Aberdeenshire farmer and agri-businessman Maitland Mackie has lobbied Scottish Parliament members, councillors and planners to make the case for on-shore wind energy.

Mr Mackie, who has installed three wind turbines on the family farm of Westertown, Rothienorman, says on-shore wind is the cheapest alternative to fossil fuel-based energy and is the best way of meeting the Scottish Government‘s ambitious energy targets.

He says many of the arguments put forward by critics of wind energy are nimbyism and also accuses local authorities of pandering to critics, delaying planning applications.

He wants planning applications to be fast-tracked and says local consortia can help communities share in the revenue from wind energy, rather than it going to City-based financial institutions. Public sector bodies with large tracts of land, such as the Forestry Commission, Crown Estates and the National Trust for Scotland, should be urged to let out potential sites to small, independent energy developers and local communities.

Mr Mackie estimates up to £1bn a year will be taken out of the Scottish economy by national and international conglomerates from existing and planned land-based wind energy developments. He also accused the Forestry Commission of a “colossal and unnecessary give-away” of a potential annual income of £300m by giving four international companies the right to develop wind energy on commission land.

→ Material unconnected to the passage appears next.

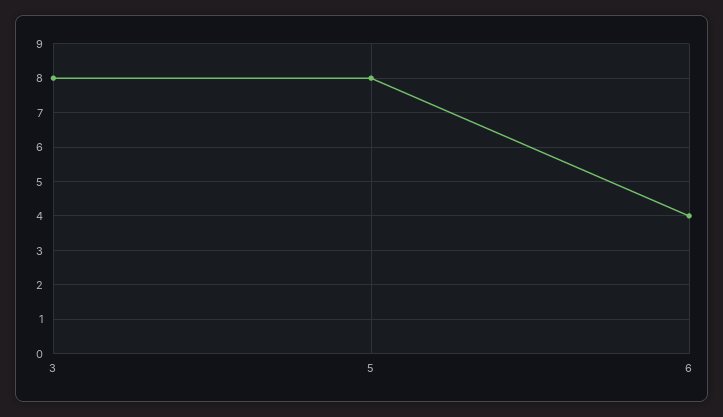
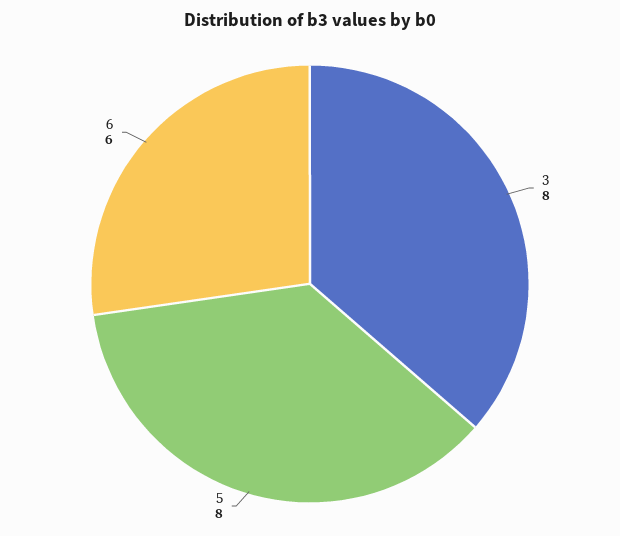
6: 4 -> 6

He criticises the Feed-in Tariff subsidy for encouraging the installation of inefficient “toy” turbines rather than encouraging larger, more efficient development.

He suggests the Scottish Government should set a 10-year target of 3,000MW capacity wind turbine installations across Scotland owned by local entrepreneurs and local communities to add 3GW to Scotland’s current 10GW generating capacity. This, he says, would also reduce CO2 production by 15m tonnes – more than a third of Scotland’s 2020 carbon reduction target of 44m tonnes.

Based on his own experience, Mr Mackie estimates a £3.6m investment in a 3MW capacity wind turbine will yield an annual income of £417,600, based on 30% efficiency, a 20% investment by shareholders and 80% borrowed, and an interest rate on borrowings of 10%. This represents a 48% return on shareholders’ funds.